Before the Dead took to the Woodstock stage their sound engineer, the legendary LSD chemist Owsley “Bear” Stanley, had considered the Hanley PA system to be woefully inadequate for the band. In the course of making several alterations to the setup, he also removed the grounding from the electrical supply, ensuring that the PA that greeted the Dead when they finally took the stage was not only riddled with issues but potentially dangerous as well. The band members had also ingested a fairly large amount of LSD before going on and seemed quite lost onstage, a situation not helped by a multitude of similarly tripping freaks surrounding them on both sides of the stage.

» INFORMATION PROVIDED
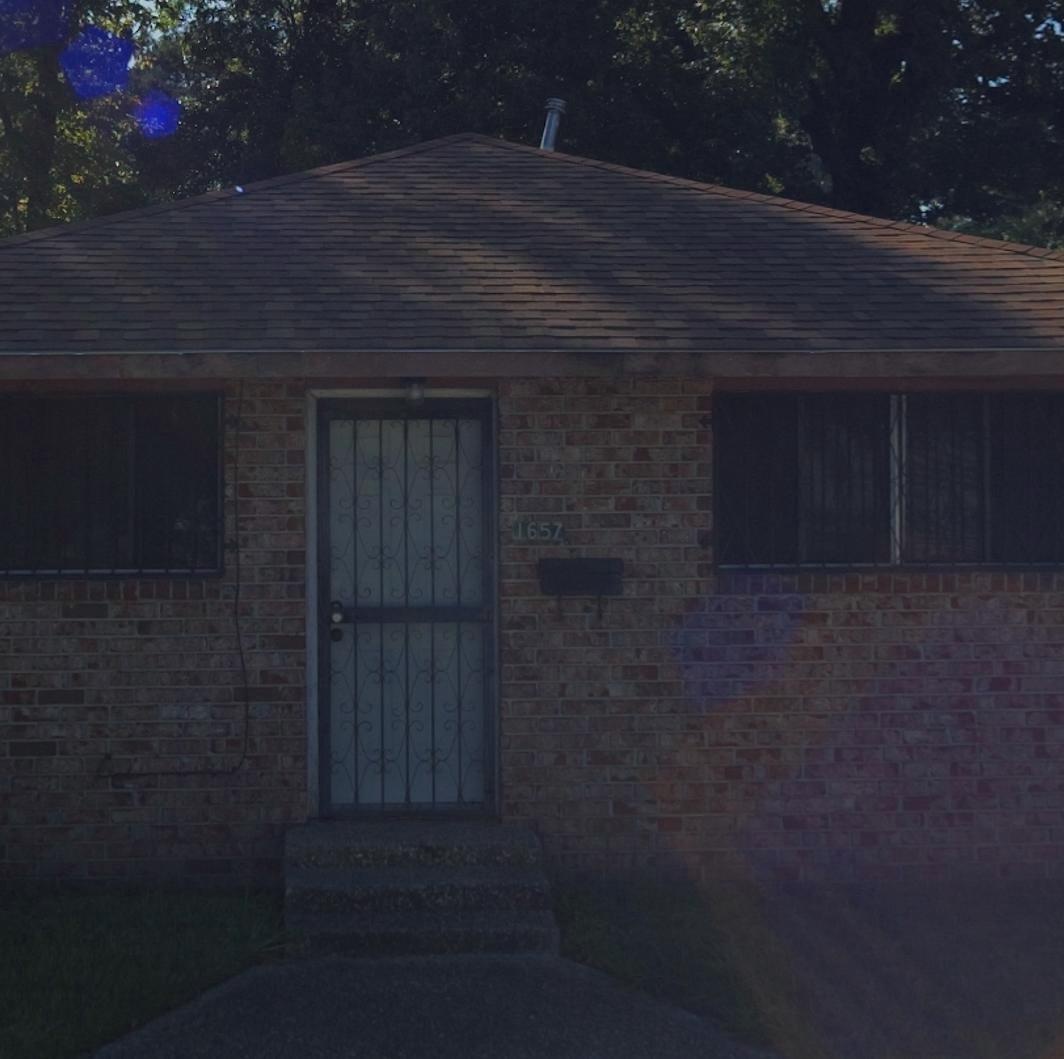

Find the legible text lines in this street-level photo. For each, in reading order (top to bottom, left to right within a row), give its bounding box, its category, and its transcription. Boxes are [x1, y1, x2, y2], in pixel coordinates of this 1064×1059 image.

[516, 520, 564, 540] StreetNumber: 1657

» PROBLEM TO SOLVE
In the Woodstock passage, what did Owsley "Bear" Stanley remove from the electrical supply?

» EXERCISE OUTPUT
He removed the grounding.